- _Задания_:
a: Перескажите короче абзац очерка о Хуане Хельмане, начинающийся словами «Городские клерки Буэнос-Айреса», сохранив его основные факты.
b: Сколько лет было Хуану Хельману, когда журнал Rojo y Negro напечатал его стихи, если верить очерку о нём?
c: Допишите очерк о Хуане Хельмане, начав сразу после его последнего предложения.

- _Фрагмент текста_:
Web Analytics
Дон Хуан | MediaPort

И не говорите мне, что больше нет героев. Но, да, сперва нужно уточнить понятия. К чёрту географию и языковой барьер — весь мир на выбор. А главное — в адский ад прекраснодушие: террорист-гуманист Мандела говорил, что святой — это грешник, который старается.

Мне нравятся сложные люди. Они живут так, что после них есть о чём подумать. 

Хуан Хельман жил почти восемьдесят четыре года. Умер во вторник, четырнадцатого января четырнадцатого года. Две тысячи четырнадцатого.

Ответ на вопрос, кто такой Хуан Хельман, зависит от того, к кому обращается спрашивающий.

Городские клерки Буэнос-Айреса, которые занимались регистрацией новорождённых в 1930-м году, назвали бы его третим ребёнком в семье de inmigrantes judíos ucranianos (еврейско-украинских эмигрантов). Родители Хельмана, участники российской революции 1905 года, сбегали в Аргентину дважды: от Императора Всероссийского и от товарища Сталина. Он смеялся: «Я единственный аргентинец в своей семье».

Редактор журнала Rojo y Negro («Красное и чёрное») сказал бы, что Хуанито Хельман — одиннадцатилетний мальчик-вундеркинд, стихи которого он опубликовал в последнем номере. А в Университете Буэнос-Айреса интересующимся выдали бы короткую справку — Juan Gelman изучал химию; отчислен по собственному желанию.

- _Исходные данные_:
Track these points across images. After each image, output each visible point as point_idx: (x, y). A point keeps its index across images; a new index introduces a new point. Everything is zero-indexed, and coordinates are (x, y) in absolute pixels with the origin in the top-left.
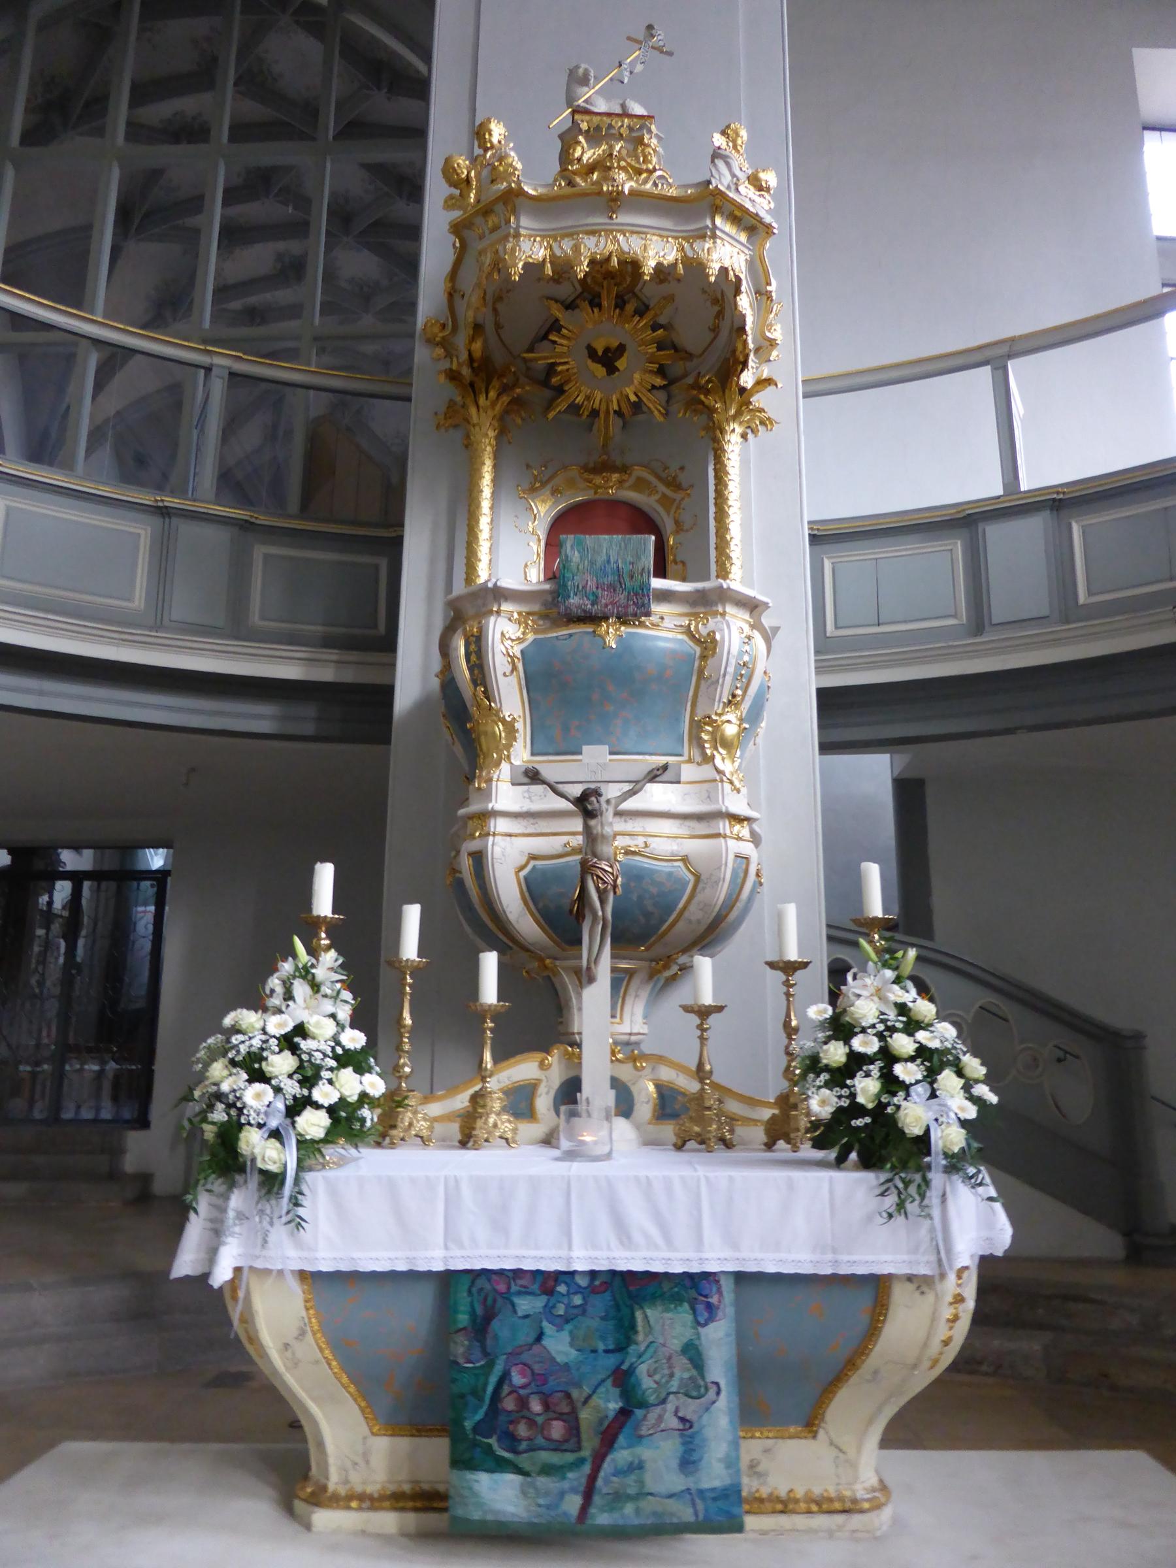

- _Ответы к заданиям_:
a: Хуан Хельман родился в Буэнос-Айресе в 1930 году и был третьим ребёнком в семье еврейско-украинских эмигрантов. Его родители участвовали в российской революции 1905 года и дважды бежали в Аргентину: от императора и от Сталина. Сам он шутил, что он единственный аргентинец в своей семье.

b: Одиннадцать лет.

c:
Его желанием был «Чёрствый хлеб», по-испански «El pan duro». Это была группа молодых поэтов и писателей, которые по очереди сбрасывались на издание книг друг друга.

КАРУСЕЛЬНАЯ ЛОШАДКА

Буэнос-Айрес, вечер, звон трамвая,
гул площади, людская лихорадка.
(Скача галопом под бренчанье танго,
кружится карусельная лошадка.)

Проходят люди. На углу старуха
в помойке ищет разные остатки.
(Раскрашенная, с деревянным сердцем
кружится карусельная лошадка.)

Суровый маклер заключает сделки.
Бродяга спит, укрывшись за палаткой.
(Купаясь в смехе, в детском восхищенье,
кружится карусельная лошадка.)

Сидят влюбленные. Поспешно пишет
несчастный и глотает яд украдкой.
(Скончался соловей. Кружись, как раньше,
не плача, карусельная лошадка!)

Моя история чудесна и правдива.
Однажды в сумерки мне горько рот свела
соль одиночества. Кровь стала сиротлива.
У сердца не было ни одного крыла.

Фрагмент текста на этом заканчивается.